Privarci della disponibilità, quindi dei nostri libri e delle nostre sedi (che peraltro sono espressamente e insistentemente APERTE a tutti, eccetto sbirri e padroni), ci rinchiuderebbe in un vortice di isolamento totale volto a una forzata “clandestinizzazione” incapace poi di operare efficacemente, estraniando l’anarchismo agli occhi degli sfruttati. Cosa che, a mio parere, abbiamo visto accadere e intensificarsi negli ultimi due decenni. Pericolosissima, quindi, la chiusura.

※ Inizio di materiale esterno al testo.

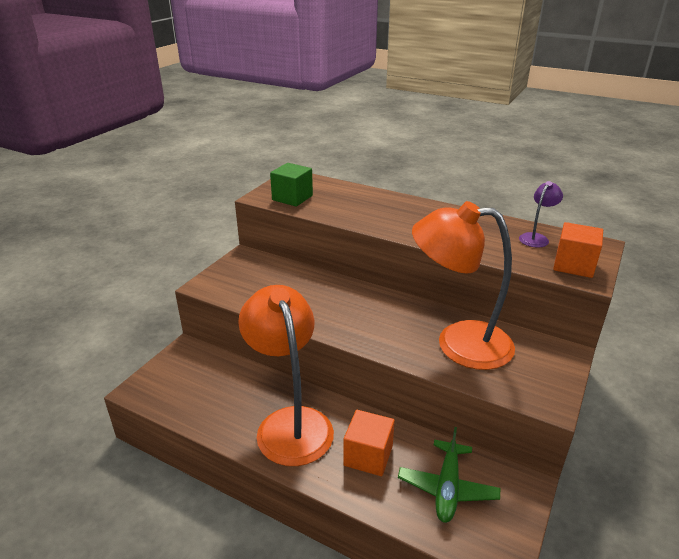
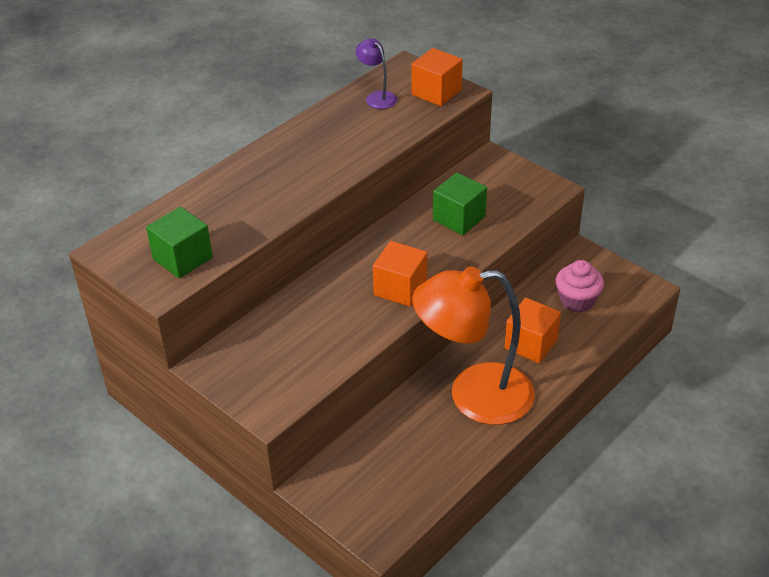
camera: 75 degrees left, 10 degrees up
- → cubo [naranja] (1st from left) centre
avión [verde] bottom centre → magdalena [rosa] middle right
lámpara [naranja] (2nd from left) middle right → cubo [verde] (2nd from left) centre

In effetti, arrotolarsi le maniche e cacciare le zampe nel pastrocchio sociale odierno è cosa ben poco appetibile. Più comodo, invece, raccontare a pochi eletti l’evoluzione di un pensiero, quale quello anarchista, destinandolo a perire fra i dialoghi ebbri di tali esseri puri, ergendoli a unici addetti all’ingresso. Gli altri, i rozzi, i proletari, le puttane, i poveracci, dal linguaggio sconcio, dalle manie poco corrette (sic) non meritano l’attenzione di queste autoproclamatesi brave persone.
Questa non è solo la morte dell’anarchismo, questa è la morte di tutti quei sogni di liberazione che hanno sempre accompagnato gli esseri umani fin dall’esistenza di società autoritarie.

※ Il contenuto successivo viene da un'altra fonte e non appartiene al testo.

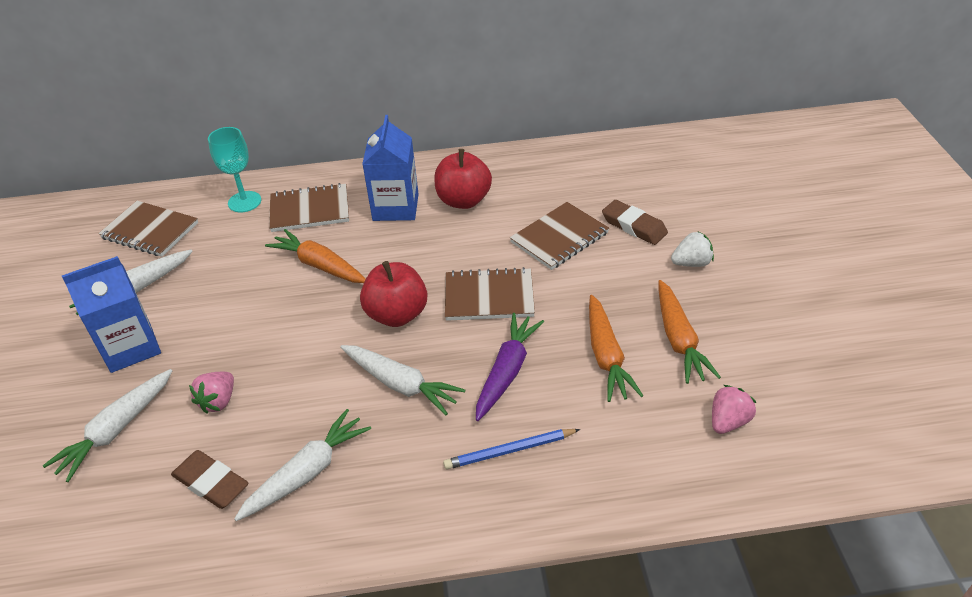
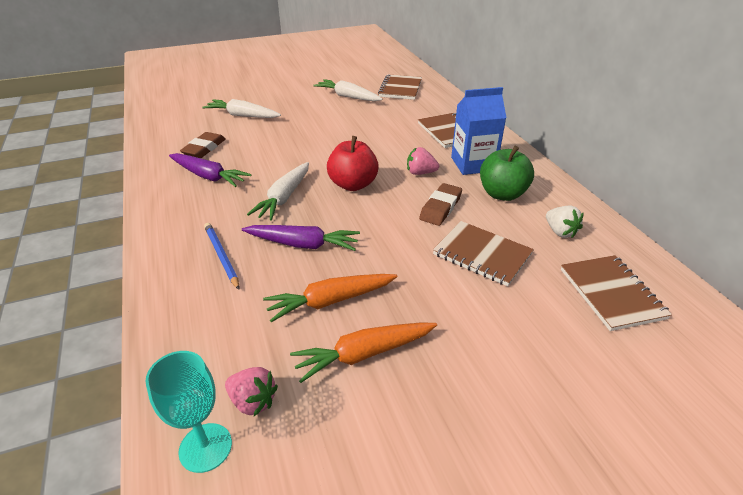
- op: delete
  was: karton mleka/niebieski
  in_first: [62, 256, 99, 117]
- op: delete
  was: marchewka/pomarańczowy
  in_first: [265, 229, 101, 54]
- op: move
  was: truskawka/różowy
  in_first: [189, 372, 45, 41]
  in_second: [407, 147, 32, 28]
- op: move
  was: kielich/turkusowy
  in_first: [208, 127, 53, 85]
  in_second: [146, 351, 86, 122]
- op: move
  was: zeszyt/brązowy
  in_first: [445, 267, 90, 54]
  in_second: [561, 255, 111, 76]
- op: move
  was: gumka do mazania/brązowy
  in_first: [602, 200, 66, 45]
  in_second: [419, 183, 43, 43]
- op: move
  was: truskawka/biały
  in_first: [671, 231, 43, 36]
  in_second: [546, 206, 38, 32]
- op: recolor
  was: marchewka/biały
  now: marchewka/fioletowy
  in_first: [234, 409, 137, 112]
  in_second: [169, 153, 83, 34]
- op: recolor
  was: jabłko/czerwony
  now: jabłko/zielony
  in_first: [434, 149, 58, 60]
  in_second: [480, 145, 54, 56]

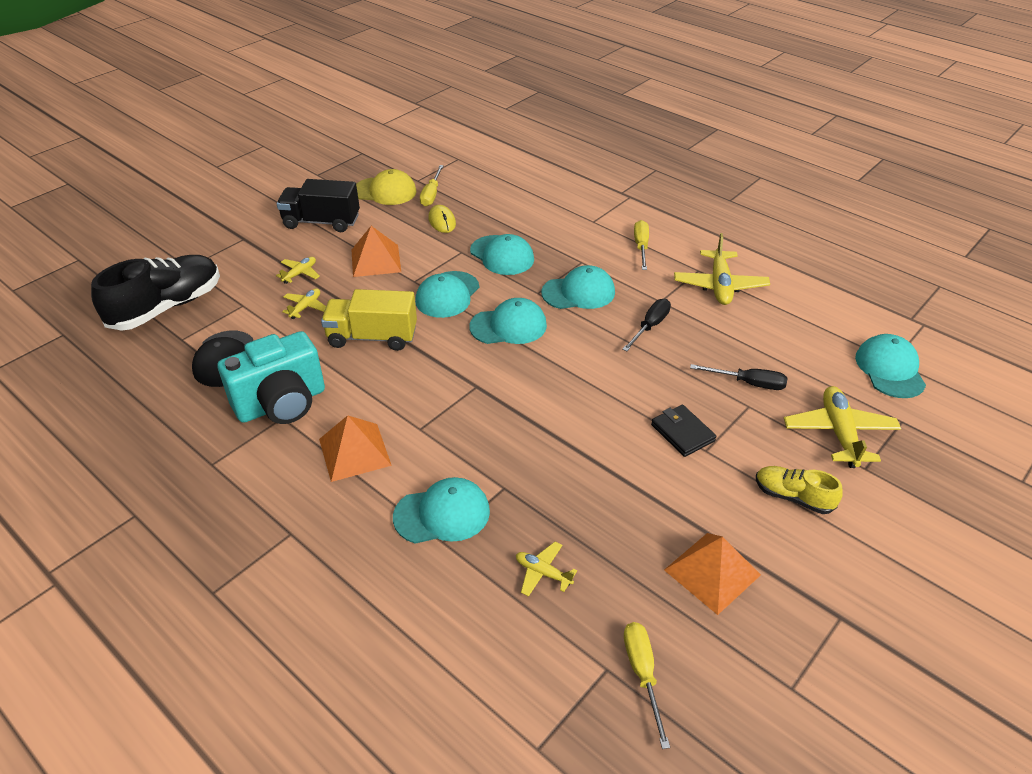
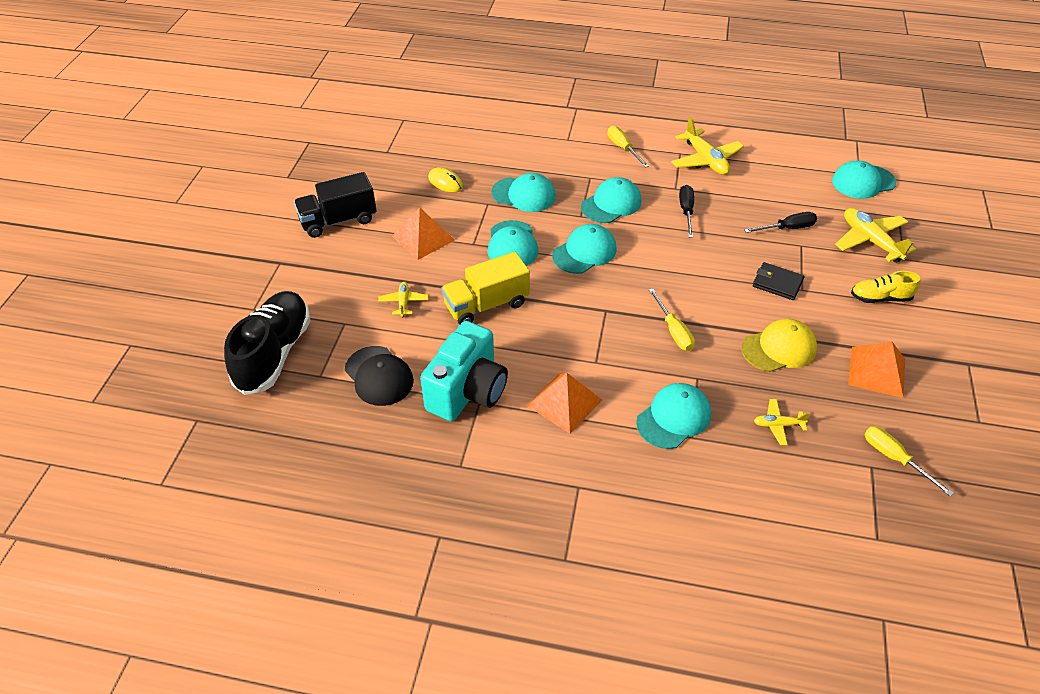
- op: delete
  was: samolot/żółty
  in_first: [276, 257, 44, 27]
- op: move
  was: czapka/żółty
  in_first: [356, 169, 61, 36]
  in_second: [741, 319, 76, 53]
- op: move
  was: śrubokręt/żółty
  in_first: [420, 165, 24, 41]
  in_second: [649, 289, 46, 62]
- op: rotate
  was: czapka/turkusowy
  in_first: [855, 334, 71, 64]
  in_second: [832, 161, 64, 38]
  clockwise: -75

Per me, “Bezmotivny” è stato un tentativo, in questo senso, di uscire dalle atarassiche faccende domestiche e ritornare nel fango della via. Un primo tentativo che non aspetta altro che superare i propri limiti.
Ovviamente, però, al di là delle singole idee espresse negli articoli, ciò che pesa forse in maggior modo è la scelta di pubblicare le rivendicazioni di azioni dirette in Italia ma anche e soprattutto riguardo a fatti palesatisi in altri paesi. Anche qui, si potrebbe dire, niente di poi così tanto strano.
È chiaro che un Pubblico Ministero di un certo prestigio come il Sig. Manotti ha approfittato della volontà di un gruppo di compagni di non temere il sostegno all’azione diretta per, appunto, indicarli come appartenenti al cosiddetto sodalizio terroristico che graviterebbe intorno alla tanto abusata dalla cronaca FAI-FRI. Per conto mio ho sempre ben saputo che pubblicare una rivendicazione, sostenere la sua giustezza, ha una sua ripercussione (e sono false le moine giornalistiche: i rivoluzionari sono sempre andati in carcere per i giornali, scritti, o articoli, non è mai stato diverso da oggi, forse accadeva un po’ meno con la monarchia). Purtroppo per certuni anche dopo (seppur pochi) sei mesi di domiciliari con tutte le restrizioni, questo di me non è cambiato. Ritengo ancora giusto pubblicare e diffondere le azioni rivoluzionarie, lo ritengo giusto e quando mi sarà possibile continuerò a pubblicare giornali, opuscoli, volantini, manifesti.
Continuerò a interagire con gli altri sfruttati, cercando di diffondere il più possibile anche solo l’idea della giustezza della violenza rivoluzionaria.
Ciò che proprio non riesco a capire, o almeno non mi è così chiaro, è cosa pensano di fare con noi questi signori? Gli anarchici, indipendentemente dal nostro stato di reclusione, continueranno a documentarsi, a stampare volantini e giornali. E anche quando saranno costretti alla fuga, lo faranno nell’ombra. Quindi, mi vien da dire, teneteci pure quanto vi pare. Questo non cambierà. Il paradosso è che con questo scritto con tutta probabilità (in quanto si tratta di una violazione delle misure restrittive) mi troverò in carcere dove potrò scrivere a chi e quanto mi pare.
Detto questo, saluto col cuore tutti i disertori nel mondo e tutti i compagni in lotta contro la guerra. Viva la rivoluzione! Viva gli anarchici!
Luigi Palli
Febbraio 2024
P.S.: occhio Manotti che in carcere potrei smontare una branda e costruire una Offset.